A limited liability company (LLC) is a legal business entity that combines the most favorable features of a partnership with the most favorable features of a corporation. A limited liability company protects its members and/or managers from liability (similar to a corporation) while affording them the benefit of the pass through of profits and losses for income tax purposes (similar to a partnership). As the limited liability definition implies, members and/or managers are not completely immune from liability; their liability is simply limited. If a plaintiff pierces the corporate veil by proving that the acts of the LLC were essentially the fraudulent or improper acts of its members and/or managers, they may be liable.
Limited liability companies are sometimes referred to an limited liability corporations or as a corporate LLC. However, an LLC is not a corporation and a "limited liability corporation" is not a legal entity recognized by the law.
Each state has laws governing how to form an LLC. Generally, the first step is registering a name for the LLC with the Secretary of State. In most states, at the time the name is reserved, a fee must be paid. The next step which must be taken to form an LLC is to file the Articles of Organization with the necessary transmittal forms with the Secretary of State along with the required fee. The Articles of Organization contain basic information such as the address of the LLC's principal place of business, the names and address of the members and/or managers of the LLC, whether the LLC will be managed by its members or manager, and the name and address of the LLC's registered agent.

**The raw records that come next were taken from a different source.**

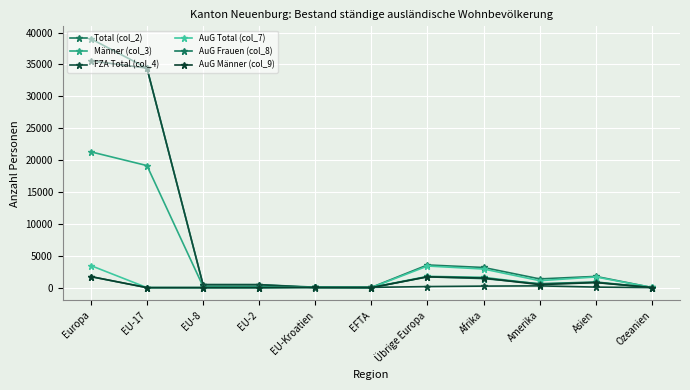

How many categories are shown in the chart?

11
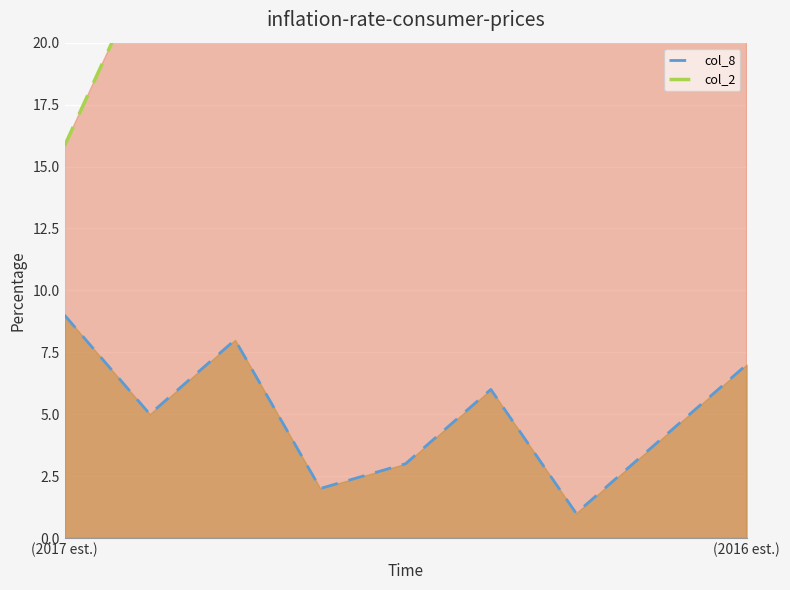

What is the value of the col_2 point at the 3rd from the left?

20.8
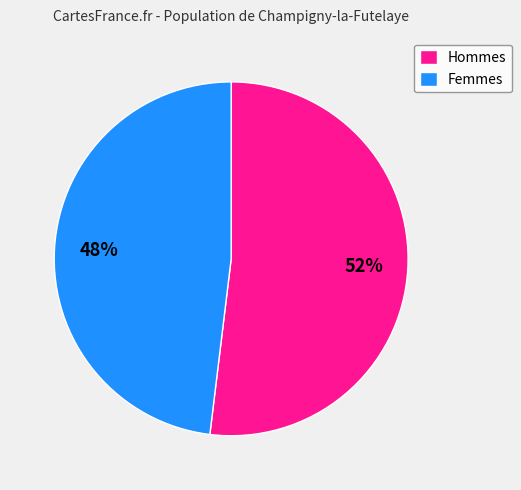

Does Femmes account for over 50% of the chart?

No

When starting an LLC, most jurisdictions require that an advertisement be run in the legal organ of the county in which the LLC principal office is located. Once these requirements have been satisfied, the LLC is legally authorized to do business.
Limited Liability Operating Agreements are not required in all states. However, it's advisable to have such an agreement drafted when starting an LLC. A limited liability operating agreement sets forth the rights and responsibilities of the members and managers, including issues of membership, management, operation, distribution of assets, and events of dissolution. The limited liability operating agreement is not filed with the Secretary of State as it is a private contract between the members and managers and the limited liability company.
Corporate LLC forms may be purchased from office supply stores. They are also available online. However, do-it-yourself LLC forms are not a substitute for sound legal advice and assistance.
A limited liability company can have employees and must adhere to the same employer laws as sole proprietorships, partnerships and corporations. This means that the LLC must have an employer identification number and must withhold taxes from its employees' earnings. Moreover, the LLC is bound by other employer laws pertaining to workplace practices.
Before forming an LLC, you should consult with a business attorney to get a full understanding of the legal and tax implications associated with limited liability companies. Your attorney will prepare the Articles of Organization, the Operating Agreement and all other forms necessary for starting an LLC. Hiring an attorney to draft all the documents will ensure that they meet all state law requirements.